----- Listed entries -----
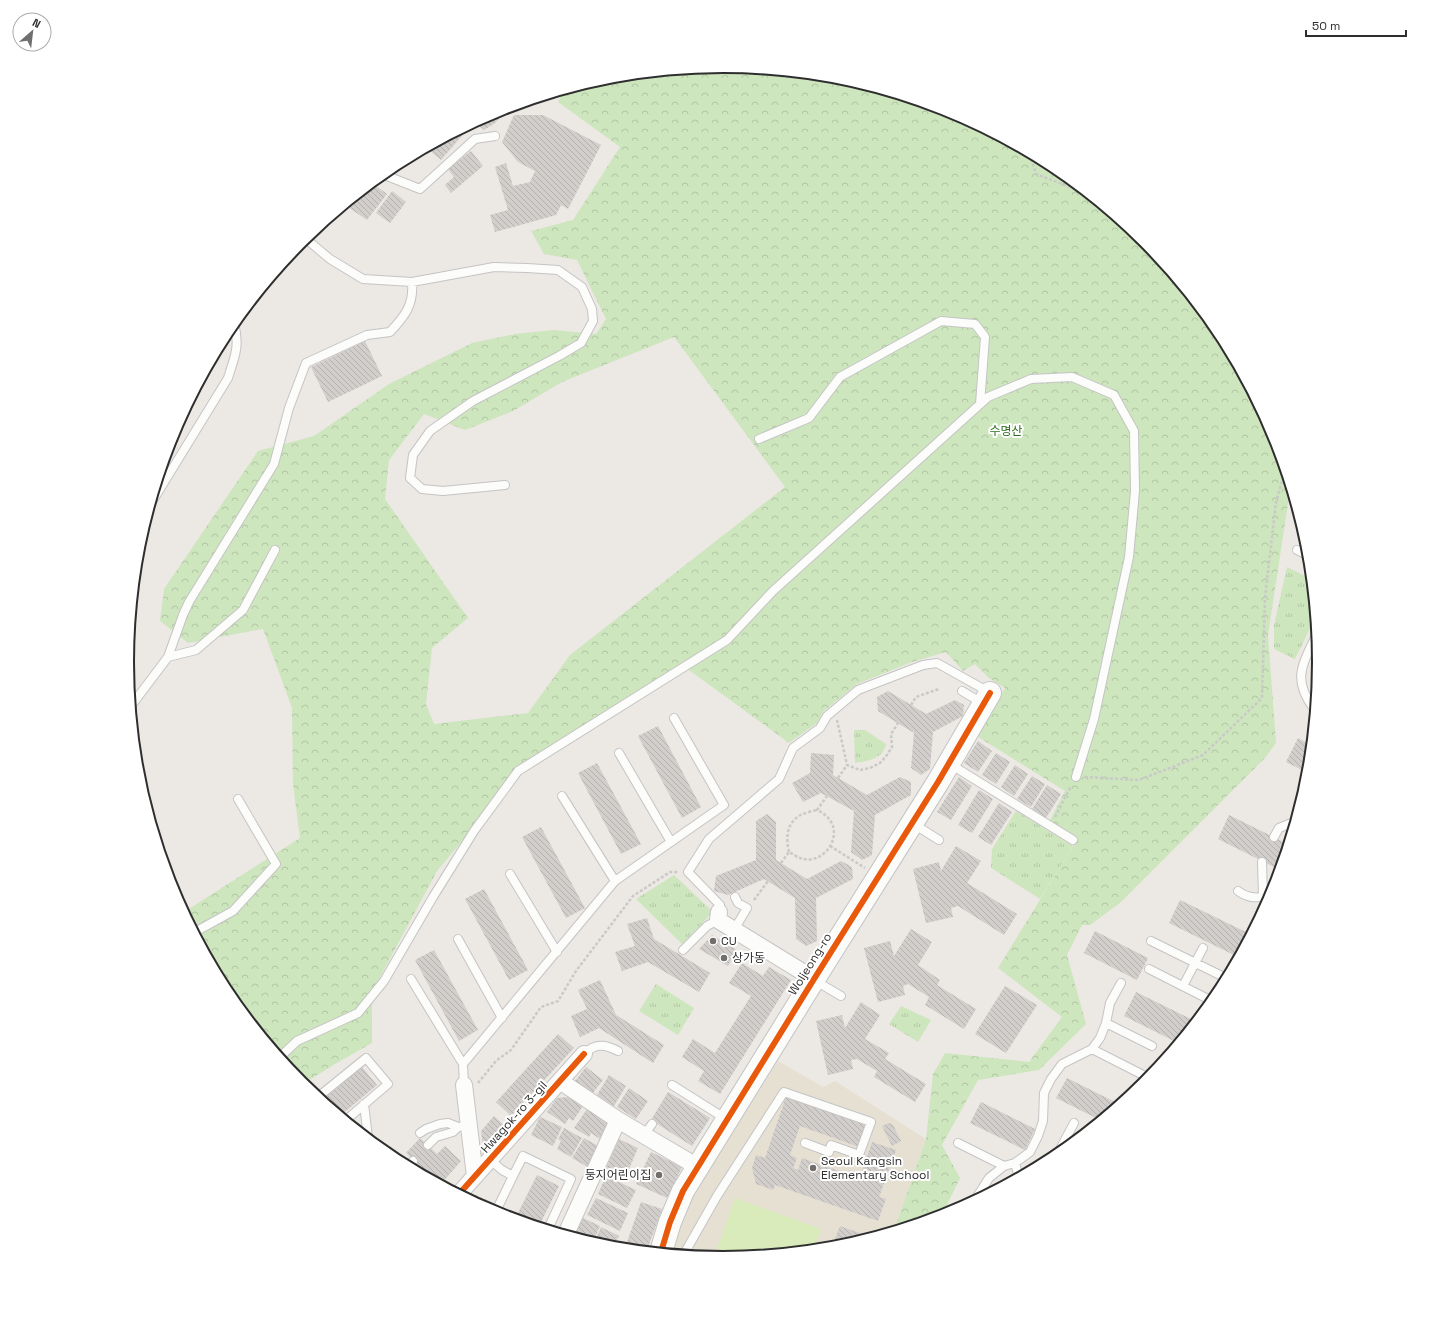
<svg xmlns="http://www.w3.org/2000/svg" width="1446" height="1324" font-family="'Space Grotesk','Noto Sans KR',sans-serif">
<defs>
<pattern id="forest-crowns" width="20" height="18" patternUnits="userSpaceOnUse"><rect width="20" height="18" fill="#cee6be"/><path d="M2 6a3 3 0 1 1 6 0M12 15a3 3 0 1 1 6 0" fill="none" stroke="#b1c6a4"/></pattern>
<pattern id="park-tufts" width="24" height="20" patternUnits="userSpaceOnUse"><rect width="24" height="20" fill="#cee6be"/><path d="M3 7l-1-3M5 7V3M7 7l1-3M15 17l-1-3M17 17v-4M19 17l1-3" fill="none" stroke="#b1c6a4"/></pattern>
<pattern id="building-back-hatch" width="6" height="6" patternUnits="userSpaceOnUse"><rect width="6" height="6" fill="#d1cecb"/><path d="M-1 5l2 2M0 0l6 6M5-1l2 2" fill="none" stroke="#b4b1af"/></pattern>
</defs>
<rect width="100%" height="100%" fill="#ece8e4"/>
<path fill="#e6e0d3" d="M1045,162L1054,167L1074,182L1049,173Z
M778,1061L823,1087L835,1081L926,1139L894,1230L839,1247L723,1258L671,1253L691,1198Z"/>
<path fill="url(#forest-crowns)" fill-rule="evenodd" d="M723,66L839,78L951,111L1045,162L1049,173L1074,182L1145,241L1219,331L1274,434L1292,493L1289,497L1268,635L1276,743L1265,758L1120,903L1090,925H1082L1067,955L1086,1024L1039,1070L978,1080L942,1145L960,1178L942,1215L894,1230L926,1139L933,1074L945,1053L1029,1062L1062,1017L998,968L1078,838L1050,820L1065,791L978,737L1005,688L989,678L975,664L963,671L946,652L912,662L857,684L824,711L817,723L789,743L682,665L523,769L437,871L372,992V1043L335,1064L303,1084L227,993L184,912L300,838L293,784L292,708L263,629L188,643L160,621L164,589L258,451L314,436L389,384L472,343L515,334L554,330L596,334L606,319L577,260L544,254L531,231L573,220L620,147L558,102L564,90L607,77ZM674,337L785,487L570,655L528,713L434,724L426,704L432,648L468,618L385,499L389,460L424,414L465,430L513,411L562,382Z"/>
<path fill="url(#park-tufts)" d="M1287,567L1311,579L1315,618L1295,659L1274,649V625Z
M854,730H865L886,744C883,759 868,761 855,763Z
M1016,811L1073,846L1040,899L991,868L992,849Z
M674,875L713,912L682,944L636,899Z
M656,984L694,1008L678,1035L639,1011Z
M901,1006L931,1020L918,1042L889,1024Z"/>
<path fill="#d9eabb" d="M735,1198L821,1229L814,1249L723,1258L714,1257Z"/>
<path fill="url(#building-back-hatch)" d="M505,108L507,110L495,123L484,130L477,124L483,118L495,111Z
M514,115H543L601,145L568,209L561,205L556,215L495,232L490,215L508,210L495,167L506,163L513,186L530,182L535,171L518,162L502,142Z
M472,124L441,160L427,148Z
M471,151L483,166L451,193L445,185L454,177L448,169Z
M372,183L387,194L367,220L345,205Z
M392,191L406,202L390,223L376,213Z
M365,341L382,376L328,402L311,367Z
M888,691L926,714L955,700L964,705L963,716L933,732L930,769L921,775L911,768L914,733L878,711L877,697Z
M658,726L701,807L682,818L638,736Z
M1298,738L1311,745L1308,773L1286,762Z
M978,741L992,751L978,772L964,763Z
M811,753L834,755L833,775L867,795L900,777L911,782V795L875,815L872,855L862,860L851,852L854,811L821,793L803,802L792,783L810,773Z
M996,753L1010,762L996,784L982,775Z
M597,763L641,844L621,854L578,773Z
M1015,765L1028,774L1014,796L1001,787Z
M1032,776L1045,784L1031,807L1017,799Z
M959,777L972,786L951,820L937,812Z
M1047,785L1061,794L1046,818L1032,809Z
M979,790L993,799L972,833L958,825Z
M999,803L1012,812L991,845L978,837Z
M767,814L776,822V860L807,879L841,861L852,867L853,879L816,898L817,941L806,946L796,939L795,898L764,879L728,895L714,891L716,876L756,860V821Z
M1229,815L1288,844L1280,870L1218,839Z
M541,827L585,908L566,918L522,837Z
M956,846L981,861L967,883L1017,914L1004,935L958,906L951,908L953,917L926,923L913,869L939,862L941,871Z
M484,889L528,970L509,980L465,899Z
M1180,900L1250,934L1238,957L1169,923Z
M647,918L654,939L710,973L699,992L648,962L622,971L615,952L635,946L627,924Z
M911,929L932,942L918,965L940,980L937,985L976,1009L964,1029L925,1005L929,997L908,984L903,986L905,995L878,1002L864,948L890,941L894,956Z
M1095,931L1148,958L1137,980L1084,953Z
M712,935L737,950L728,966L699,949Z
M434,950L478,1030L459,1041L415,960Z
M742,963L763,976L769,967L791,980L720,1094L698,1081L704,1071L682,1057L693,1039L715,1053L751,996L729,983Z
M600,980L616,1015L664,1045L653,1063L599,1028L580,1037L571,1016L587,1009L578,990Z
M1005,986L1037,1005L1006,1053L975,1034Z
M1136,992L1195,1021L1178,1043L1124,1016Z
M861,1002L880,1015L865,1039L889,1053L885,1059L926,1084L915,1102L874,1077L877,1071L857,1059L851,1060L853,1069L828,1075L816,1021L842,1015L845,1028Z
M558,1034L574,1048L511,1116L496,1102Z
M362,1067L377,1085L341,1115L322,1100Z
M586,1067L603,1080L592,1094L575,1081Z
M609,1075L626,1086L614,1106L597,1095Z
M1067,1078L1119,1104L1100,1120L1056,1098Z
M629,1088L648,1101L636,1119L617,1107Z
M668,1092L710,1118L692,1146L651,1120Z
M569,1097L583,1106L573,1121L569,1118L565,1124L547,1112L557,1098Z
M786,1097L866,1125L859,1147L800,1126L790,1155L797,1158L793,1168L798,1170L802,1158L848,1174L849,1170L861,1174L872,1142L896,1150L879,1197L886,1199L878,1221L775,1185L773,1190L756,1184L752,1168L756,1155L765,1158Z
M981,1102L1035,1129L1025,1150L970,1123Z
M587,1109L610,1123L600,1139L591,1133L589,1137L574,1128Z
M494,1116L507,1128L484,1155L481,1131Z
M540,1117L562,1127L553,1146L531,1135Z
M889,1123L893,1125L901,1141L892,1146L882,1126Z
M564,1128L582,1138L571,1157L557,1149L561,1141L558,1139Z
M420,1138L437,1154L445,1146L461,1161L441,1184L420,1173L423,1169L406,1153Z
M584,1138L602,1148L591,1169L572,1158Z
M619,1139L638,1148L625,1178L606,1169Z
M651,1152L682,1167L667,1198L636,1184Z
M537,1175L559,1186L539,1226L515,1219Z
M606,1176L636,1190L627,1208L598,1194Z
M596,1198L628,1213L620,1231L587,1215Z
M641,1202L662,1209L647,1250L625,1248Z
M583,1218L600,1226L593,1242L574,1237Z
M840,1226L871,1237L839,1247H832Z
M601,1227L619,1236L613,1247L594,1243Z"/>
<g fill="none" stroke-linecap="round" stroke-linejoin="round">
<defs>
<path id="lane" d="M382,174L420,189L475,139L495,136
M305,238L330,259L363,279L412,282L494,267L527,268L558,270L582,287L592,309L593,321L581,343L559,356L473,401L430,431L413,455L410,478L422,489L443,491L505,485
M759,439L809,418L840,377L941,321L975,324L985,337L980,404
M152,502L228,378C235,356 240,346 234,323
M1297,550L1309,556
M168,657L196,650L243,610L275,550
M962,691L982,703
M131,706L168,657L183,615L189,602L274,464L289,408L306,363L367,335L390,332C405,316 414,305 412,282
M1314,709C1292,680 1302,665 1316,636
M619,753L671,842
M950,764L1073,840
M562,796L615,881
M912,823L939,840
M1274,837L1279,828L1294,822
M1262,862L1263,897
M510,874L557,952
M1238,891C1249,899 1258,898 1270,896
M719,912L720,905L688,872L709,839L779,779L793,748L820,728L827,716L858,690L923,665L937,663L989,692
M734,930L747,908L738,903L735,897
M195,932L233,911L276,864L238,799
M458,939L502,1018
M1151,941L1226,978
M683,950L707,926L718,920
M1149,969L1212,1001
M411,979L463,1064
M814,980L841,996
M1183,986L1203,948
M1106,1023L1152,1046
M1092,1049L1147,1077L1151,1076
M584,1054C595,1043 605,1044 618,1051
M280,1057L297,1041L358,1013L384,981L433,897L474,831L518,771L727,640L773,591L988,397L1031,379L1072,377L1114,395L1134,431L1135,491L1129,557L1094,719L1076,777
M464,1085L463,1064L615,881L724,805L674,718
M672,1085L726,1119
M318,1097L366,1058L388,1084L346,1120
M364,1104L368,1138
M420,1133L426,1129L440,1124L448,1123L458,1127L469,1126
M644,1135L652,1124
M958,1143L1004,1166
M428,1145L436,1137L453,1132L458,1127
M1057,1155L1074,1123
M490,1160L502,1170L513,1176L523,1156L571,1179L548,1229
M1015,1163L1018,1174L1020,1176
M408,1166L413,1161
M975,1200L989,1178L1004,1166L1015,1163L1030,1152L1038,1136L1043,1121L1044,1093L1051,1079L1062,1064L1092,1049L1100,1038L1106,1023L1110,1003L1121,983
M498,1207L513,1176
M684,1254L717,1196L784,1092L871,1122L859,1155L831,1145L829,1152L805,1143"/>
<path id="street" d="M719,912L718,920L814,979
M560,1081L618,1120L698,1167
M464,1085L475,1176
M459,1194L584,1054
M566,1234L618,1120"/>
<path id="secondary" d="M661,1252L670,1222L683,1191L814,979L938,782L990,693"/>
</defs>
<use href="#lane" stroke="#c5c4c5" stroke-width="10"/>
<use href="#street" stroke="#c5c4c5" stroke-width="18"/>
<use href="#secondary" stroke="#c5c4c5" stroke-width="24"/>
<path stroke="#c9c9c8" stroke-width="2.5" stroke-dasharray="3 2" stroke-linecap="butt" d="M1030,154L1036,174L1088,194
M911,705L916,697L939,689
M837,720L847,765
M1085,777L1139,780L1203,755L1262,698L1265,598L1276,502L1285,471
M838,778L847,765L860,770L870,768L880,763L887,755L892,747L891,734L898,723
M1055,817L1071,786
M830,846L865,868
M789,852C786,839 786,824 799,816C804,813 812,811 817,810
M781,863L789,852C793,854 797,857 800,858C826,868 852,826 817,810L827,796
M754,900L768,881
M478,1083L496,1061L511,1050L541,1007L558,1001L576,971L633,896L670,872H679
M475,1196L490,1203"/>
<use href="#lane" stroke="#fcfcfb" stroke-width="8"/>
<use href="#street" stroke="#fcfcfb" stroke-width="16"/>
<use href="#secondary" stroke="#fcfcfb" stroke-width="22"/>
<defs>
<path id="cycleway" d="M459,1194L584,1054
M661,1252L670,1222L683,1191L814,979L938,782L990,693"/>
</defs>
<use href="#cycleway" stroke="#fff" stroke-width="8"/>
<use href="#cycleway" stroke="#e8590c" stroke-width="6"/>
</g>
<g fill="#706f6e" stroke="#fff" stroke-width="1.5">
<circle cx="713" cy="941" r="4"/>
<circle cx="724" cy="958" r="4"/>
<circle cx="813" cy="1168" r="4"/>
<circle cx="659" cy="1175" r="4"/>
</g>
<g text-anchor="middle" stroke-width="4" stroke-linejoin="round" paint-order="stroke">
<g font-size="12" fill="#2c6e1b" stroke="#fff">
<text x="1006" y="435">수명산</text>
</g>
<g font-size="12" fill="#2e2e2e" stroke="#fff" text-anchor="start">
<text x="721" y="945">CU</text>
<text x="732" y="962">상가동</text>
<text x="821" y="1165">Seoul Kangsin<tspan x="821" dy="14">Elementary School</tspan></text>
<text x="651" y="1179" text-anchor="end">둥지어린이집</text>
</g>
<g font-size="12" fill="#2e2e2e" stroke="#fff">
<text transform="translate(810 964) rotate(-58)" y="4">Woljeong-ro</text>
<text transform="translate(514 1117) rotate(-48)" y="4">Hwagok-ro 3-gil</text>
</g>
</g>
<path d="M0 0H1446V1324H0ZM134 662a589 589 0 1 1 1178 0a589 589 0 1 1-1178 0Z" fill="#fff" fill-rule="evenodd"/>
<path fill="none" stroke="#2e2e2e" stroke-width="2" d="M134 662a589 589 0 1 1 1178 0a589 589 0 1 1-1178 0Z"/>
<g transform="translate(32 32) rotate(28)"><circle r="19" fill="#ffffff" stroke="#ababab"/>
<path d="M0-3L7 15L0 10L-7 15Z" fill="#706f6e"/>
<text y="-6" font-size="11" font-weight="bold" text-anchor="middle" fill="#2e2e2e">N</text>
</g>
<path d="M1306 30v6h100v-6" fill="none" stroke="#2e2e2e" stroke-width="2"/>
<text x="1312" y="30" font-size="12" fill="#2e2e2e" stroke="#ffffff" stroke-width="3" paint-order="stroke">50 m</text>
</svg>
-----
**What you will do:** From the records, copy out each line that includes the string "pattern".

**Written response:**
<pattern id="forest-crowns" width="20" height="18" patternUnits="userSpaceOnUse"><rect width="20" height="18" fill="#cee6be"/><path d="M2 6a3 3 0 1 1 6 0M12 15a3 3 0 1 1 6 0" fill="none" stroke="#b1c6a4"/></pattern>
<pattern id="park-tufts" width="24" height="20" patternUnits="userSpaceOnUse"><rect width="24" height="20" fill="#cee6be"/><path d="M3 7l-1-3M5 7V3M7 7l1-3M15 17l-1-3M17 17v-4M19 17l1-3" fill="none" stroke="#b1c6a4"/></pattern>
<pattern id="building-back-hatch" width="6" height="6" patternUnits="userSpaceOnUse"><rect width="6" height="6" fill="#d1cecb"/><path d="M-1 5l2 2M0 0l6 6M5-1l2 2" fill="none" stroke="#b4b1af"/></pattern>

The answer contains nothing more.